## Input data
Segment Open
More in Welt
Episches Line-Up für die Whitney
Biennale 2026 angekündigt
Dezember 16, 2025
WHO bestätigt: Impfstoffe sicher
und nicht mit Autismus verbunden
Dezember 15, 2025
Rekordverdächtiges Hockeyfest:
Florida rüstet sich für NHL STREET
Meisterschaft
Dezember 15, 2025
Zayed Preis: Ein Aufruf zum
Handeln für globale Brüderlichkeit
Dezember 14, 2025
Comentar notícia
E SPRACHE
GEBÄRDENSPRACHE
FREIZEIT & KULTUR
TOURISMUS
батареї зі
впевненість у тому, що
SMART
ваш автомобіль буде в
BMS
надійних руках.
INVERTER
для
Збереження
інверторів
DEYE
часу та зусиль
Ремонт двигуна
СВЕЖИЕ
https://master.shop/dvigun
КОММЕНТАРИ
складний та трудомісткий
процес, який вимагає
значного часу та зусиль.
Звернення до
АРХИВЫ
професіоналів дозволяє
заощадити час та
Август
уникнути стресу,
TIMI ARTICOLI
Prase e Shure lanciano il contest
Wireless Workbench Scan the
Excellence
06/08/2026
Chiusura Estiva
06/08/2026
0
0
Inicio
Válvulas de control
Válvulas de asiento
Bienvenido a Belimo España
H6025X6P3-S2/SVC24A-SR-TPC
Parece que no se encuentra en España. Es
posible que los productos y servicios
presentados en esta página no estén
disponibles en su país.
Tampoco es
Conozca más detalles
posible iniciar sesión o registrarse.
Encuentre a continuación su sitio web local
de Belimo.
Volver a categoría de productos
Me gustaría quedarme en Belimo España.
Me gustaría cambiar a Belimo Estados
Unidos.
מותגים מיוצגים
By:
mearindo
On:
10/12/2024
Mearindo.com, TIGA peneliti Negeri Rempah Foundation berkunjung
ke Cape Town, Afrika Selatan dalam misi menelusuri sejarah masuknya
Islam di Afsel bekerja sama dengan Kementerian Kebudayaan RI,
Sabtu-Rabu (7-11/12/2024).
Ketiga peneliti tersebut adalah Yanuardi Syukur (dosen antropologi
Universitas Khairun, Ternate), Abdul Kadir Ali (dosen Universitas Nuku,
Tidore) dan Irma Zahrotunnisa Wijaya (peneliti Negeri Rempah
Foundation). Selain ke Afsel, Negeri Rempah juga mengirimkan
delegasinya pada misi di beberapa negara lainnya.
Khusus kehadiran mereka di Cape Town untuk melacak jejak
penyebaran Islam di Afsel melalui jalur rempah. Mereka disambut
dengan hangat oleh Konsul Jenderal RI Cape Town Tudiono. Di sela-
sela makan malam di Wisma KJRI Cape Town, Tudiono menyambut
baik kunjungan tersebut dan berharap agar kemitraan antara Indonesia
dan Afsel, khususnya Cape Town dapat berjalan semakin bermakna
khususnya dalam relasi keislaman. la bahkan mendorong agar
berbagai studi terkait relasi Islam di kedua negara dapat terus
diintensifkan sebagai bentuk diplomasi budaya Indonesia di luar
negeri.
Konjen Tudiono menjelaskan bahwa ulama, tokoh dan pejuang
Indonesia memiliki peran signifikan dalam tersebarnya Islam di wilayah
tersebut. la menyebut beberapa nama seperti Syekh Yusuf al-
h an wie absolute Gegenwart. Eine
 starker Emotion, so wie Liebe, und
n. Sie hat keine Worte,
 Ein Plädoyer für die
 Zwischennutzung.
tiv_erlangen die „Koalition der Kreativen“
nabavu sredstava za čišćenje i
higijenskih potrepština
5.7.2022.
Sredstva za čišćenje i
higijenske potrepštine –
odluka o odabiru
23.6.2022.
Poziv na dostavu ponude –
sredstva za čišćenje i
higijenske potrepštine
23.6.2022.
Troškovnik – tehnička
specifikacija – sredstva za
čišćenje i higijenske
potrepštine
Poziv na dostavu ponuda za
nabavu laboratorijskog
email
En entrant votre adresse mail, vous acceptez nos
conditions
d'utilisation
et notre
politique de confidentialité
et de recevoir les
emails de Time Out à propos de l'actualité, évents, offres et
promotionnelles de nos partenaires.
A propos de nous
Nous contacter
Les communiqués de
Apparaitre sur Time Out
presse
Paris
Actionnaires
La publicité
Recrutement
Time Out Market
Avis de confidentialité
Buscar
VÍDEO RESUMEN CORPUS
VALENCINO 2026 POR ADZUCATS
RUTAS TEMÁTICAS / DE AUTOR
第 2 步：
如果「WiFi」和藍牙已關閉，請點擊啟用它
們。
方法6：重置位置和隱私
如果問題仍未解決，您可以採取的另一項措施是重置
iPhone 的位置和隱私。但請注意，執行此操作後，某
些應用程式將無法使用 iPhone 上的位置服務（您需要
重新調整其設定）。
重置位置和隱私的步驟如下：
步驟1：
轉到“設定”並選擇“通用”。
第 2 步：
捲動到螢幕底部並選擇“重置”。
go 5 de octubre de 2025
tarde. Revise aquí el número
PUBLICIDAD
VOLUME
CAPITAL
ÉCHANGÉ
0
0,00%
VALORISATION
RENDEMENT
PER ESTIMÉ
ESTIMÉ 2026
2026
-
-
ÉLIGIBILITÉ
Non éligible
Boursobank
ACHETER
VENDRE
Segment Closed
The data must be given again in full, exactly as written.

## Output for this task
More in Welt
Episches Line-Up für die Whitney
Biennale 2026 angekündigt
Dezember 16, 2025
WHO bestätigt: Impfstoffe sicher
und nicht mit Autismus verbunden
Dezember 15, 2025
Rekordverdächtiges Hockeyfest:
Florida rüstet sich für NHL STREET
Meisterschaft
Dezember 15, 2025
Zayed Preis: Ein Aufruf zum
Handeln für globale Brüderlichkeit
Dezember 14, 2025
Comentar notícia
E SPRACHE
GEBÄRDENSPRACHE
FREIZEIT & KULTUR
TOURISMUS
батареї зі
впевненість у тому, що
SMART
ваш автомобіль буде в
BMS
надійних руках.
INVERTER
для
Збереження
інверторів
DEYE
часу та зусиль
Ремонт двигуна
СВЕЖИЕ
https://master.shop/dvigun
КОММЕНТАРИ
складний та трудомісткий
процес, який вимагає
значного часу та зусиль.
Звернення до
АРХИВЫ
професіоналів дозволяє
заощадити час та
Август
уникнути стресу,
TIMI ARTICOLI
Prase e Shure lanciano il contest
Wireless Workbench Scan the
Excellence
06/08/2026
Chiusura Estiva
06/08/2026
0
0
Inicio
Válvulas de control
Válvulas de asiento
Bienvenido a Belimo España
H6025X6P3-S2/SVC24A-SR-TPC
Parece que no se encuentra en España. Es
posible que los productos y servicios
presentados en esta página no estén
disponibles en su país.
Tampoco es
Conozca más detalles
posible iniciar sesión o registrarse.
Encuentre a continuación su sitio web local
de Belimo.
Volver a categoría de productos
Me gustaría quedarme en Belimo España.
Me gustaría cambiar a Belimo Estados
Unidos.
מותגים מיוצגים
By:
mearindo
On:
10/12/2024
Mearindo.com, TIGA peneliti Negeri Rempah Foundation berkunjung
ke Cape Town, Afrika Selatan dalam misi menelusuri sejarah masuknya
Islam di Afsel bekerja sama dengan Kementerian Kebudayaan RI,
Sabtu-Rabu (7-11/12/2024).
Ketiga peneliti tersebut adalah Yanuardi Syukur (dosen antropologi
Universitas Khairun, Ternate), Abdul Kadir Ali (dosen Universitas Nuku,
Tidore) dan Irma Zahrotunnisa Wijaya (peneliti Negeri Rempah
Foundation). Selain ke Afsel, Negeri Rempah juga mengirimkan
delegasinya pada misi di beberapa negara lainnya.
Khusus kehadiran mereka di Cape Town untuk melacak jejak
penyebaran Islam di Afsel melalui jalur rempah. Mereka disambut
dengan hangat oleh Konsul Jenderal RI Cape Town Tudiono. Di sela-
sela makan malam di Wisma KJRI Cape Town, Tudiono menyambut
baik kunjungan tersebut dan berharap agar kemitraan antara Indonesia
dan Afsel, khususnya Cape Town dapat berjalan semakin bermakna
khususnya dalam relasi keislaman. la bahkan mendorong agar
berbagai studi terkait relasi Islam di kedua negara dapat terus
diintensifkan sebagai bentuk diplomasi budaya Indonesia di luar
negeri.
Konjen Tudiono menjelaskan bahwa ulama, tokoh dan pejuang
Indonesia memiliki peran signifikan dalam tersebarnya Islam di wilayah
tersebut. la menyebut beberapa nama seperti Syekh Yusuf al-
h an wie absolute Gegenwart. Eine
 starker Emotion, so wie Liebe, und
n. Sie hat keine Worte,
 Ein Plädoyer für die
 Zwischennutzung.
tiv_erlangen die „Koalition der Kreativen“
nabavu sredstava za čišćenje i
higijenskih potrepština
5.7.2022.
Sredstva za čišćenje i
higijenske potrepštine –
odluka o odabiru
23.6.2022.
Poziv na dostavu ponude –
sredstva za čišćenje i
higijenske potrepštine
23.6.2022.
Troškovnik – tehnička
specifikacija – sredstva za
čišćenje i higijenske
potrepštine
Poziv na dostavu ponuda za
nabavu laboratorijskog
email
En entrant votre adresse mail, vous acceptez nos
conditions
d'utilisation
et notre
politique de confidentialité
et de recevoir les
emails de Time Out à propos de l'actualité, évents, offres et
promotionnelles de nos partenaires.
A propos de nous
Nous contacter
Les communiqués de
Apparaitre sur Time Out
presse
Paris
Actionnaires
La publicité
Recrutement
Time Out Market
Avis de confidentialité
Buscar
VÍDEO RESUMEN CORPUS
VALENCINO 2026 POR ADZUCATS
RUTAS TEMÁTICAS / DE AUTOR
第 2 步：
如果「WiFi」和藍牙已關閉，請點擊啟用它
們。
方法6：重置位置和隱私
如果問題仍未解決，您可以採取的另一項措施是重置
iPhone 的位置和隱私。但請注意，執行此操作後，某
些應用程式將無法使用 iPhone 上的位置服務（您需要
重新調整其設定）。
重置位置和隱私的步驟如下：
步驟1：
轉到“設定”並選擇“通用”。
第 2 步：
捲動到螢幕底部並選擇“重置”。
go 5 de octubre de 2025
tarde. Revise aquí el número
PUBLICIDAD
VOLUME
CAPITAL
ÉCHANGÉ
0
0,00%
VALORISATION
RENDEMENT
PER ESTIMÉ
ESTIMÉ 2026
2026
-
-
ÉLIGIBILITÉ
Non éligible
Boursobank
ACHETER
VENDRE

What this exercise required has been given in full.